(Detected change data)

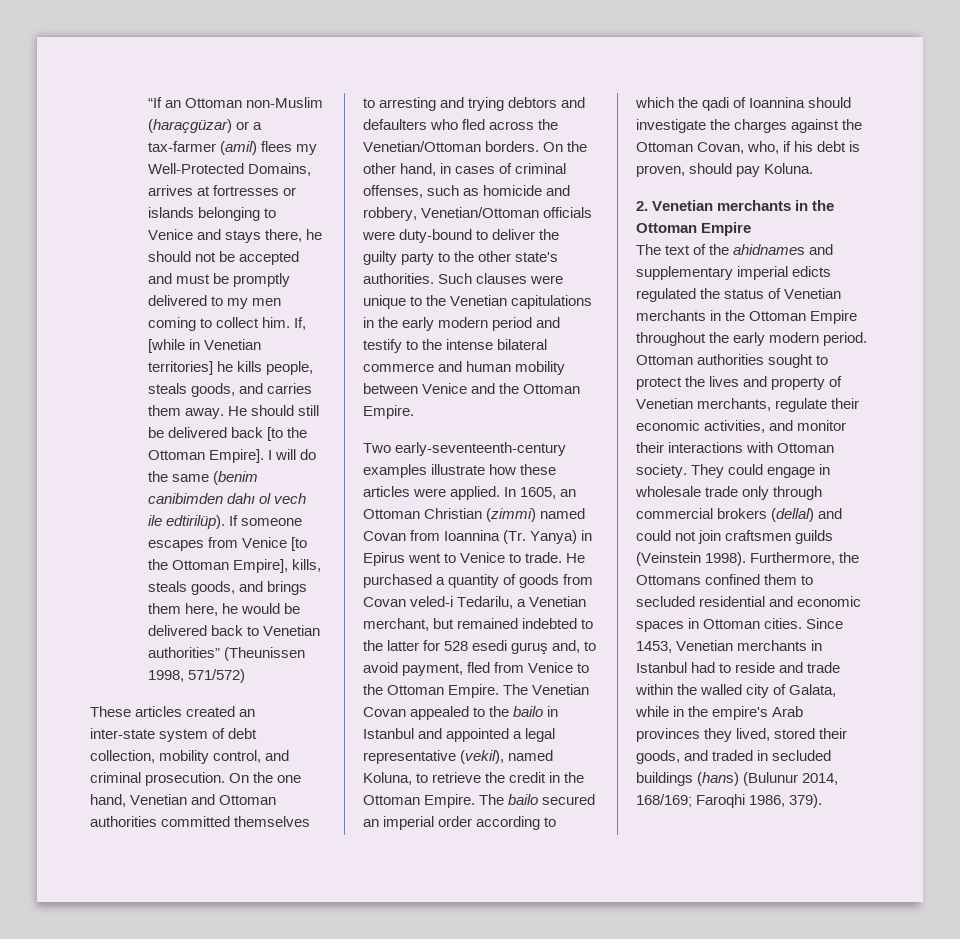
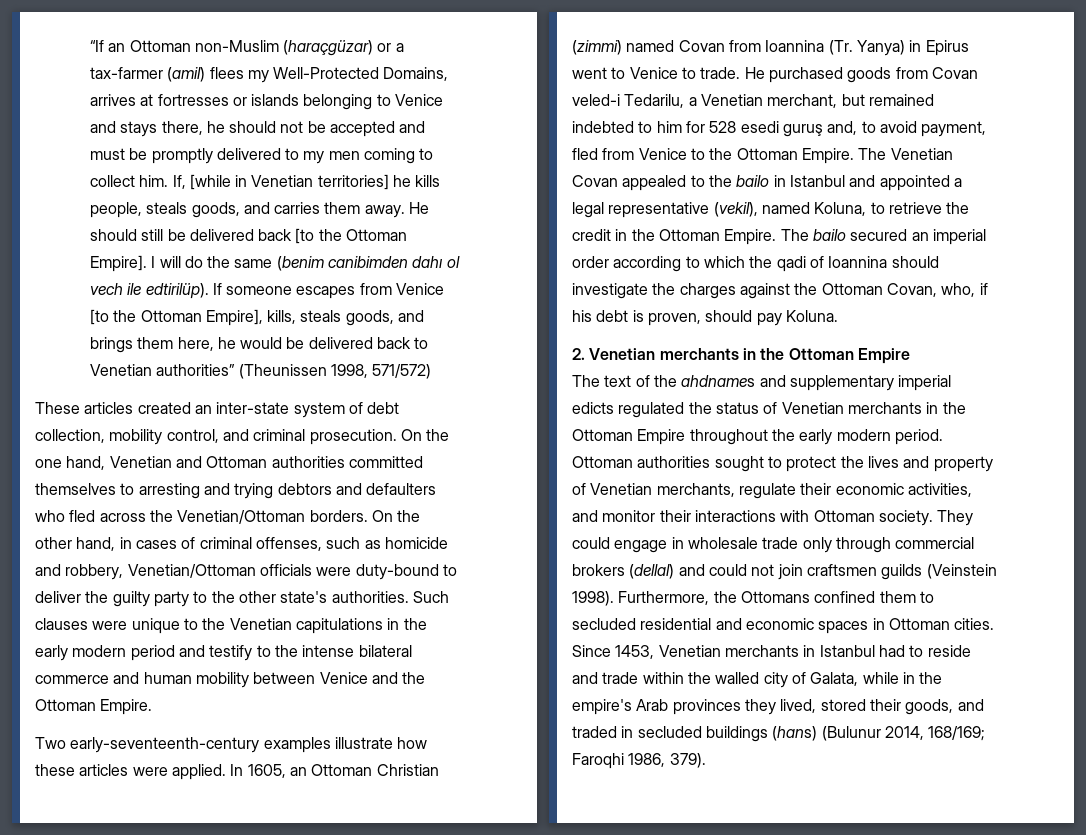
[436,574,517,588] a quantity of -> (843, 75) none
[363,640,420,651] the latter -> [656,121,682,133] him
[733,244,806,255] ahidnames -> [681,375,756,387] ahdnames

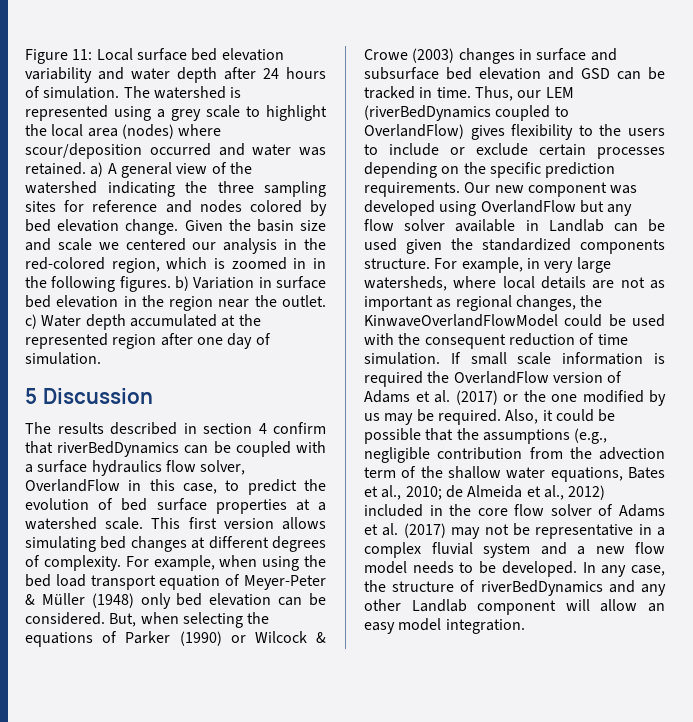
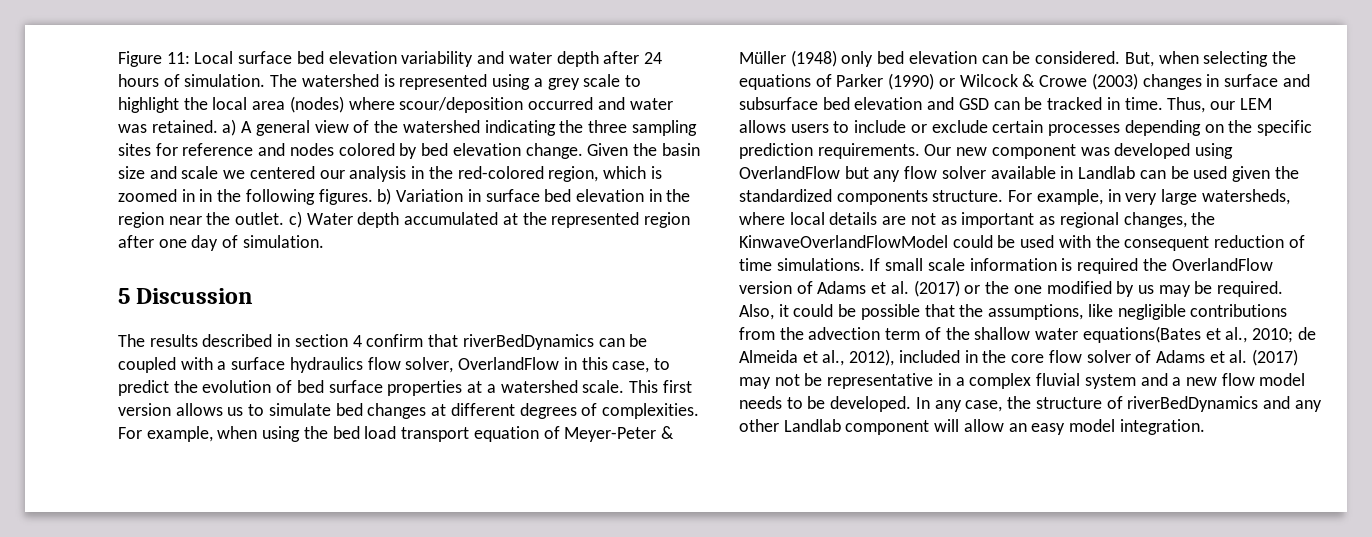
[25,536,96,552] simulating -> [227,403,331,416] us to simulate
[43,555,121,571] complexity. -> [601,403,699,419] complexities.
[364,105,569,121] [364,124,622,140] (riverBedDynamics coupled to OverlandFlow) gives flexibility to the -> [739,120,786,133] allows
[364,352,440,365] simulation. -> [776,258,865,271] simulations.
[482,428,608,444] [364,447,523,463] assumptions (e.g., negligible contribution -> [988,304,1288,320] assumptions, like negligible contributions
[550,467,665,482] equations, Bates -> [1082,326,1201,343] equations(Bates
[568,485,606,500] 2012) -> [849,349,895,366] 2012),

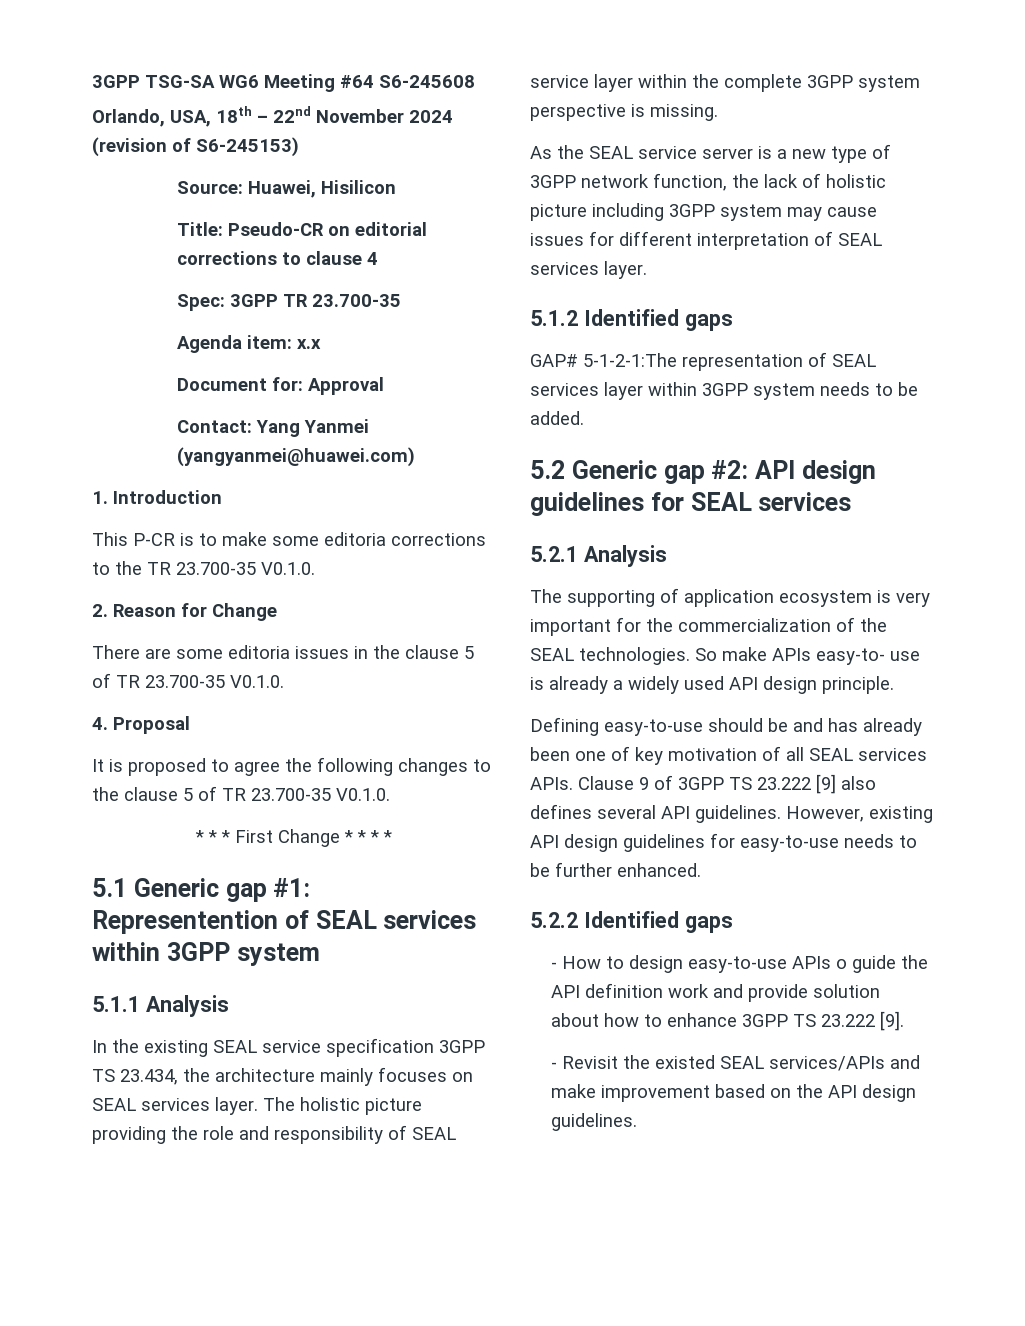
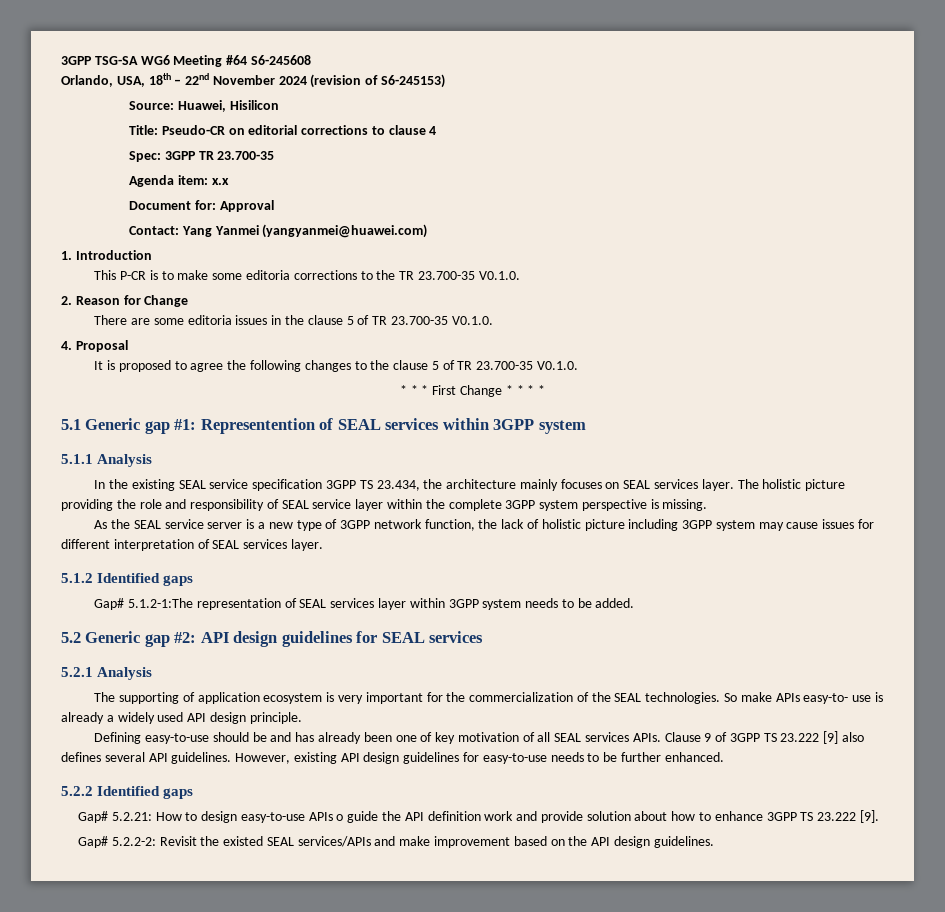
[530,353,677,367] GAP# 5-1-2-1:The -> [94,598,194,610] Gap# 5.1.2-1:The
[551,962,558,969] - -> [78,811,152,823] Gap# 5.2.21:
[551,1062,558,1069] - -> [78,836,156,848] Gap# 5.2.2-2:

#### [TASK DIRECTIONS]
Would you print, exactly as they appear, the lines from the line with "[364,105,569,121] [364,124,622,140] (riverBedDynamics" through the end of the entries above, leaving out the pictures?

#### [RESULT FOR THIS TASK]
[364,105,569,121] [364,124,622,140] (riverBedDynamics coupled to OverlandFlow) gives flexibility to the -> [739,120,786,133] allows
[364,352,440,365] simulation. -> [776,258,865,271] simulations.
[482,428,608,444] [364,447,523,463] assumptions (e.g., negligible contribution -> [988,304,1288,320] assumptions, like negligible contributions
[550,467,665,482] equations, Bates -> [1082,326,1201,343] equations(Bates
[568,485,606,500] 2012) -> [849,349,895,366] 2012),

[530,353,677,367] GAP# 5-1-2-1:The -> [94,598,194,610] Gap# 5.1.2-1:The
[551,962,558,969] - -> [78,811,152,823] Gap# 5.2.21:
[551,1062,558,1069] - -> [78,836,156,848] Gap# 5.2.2-2:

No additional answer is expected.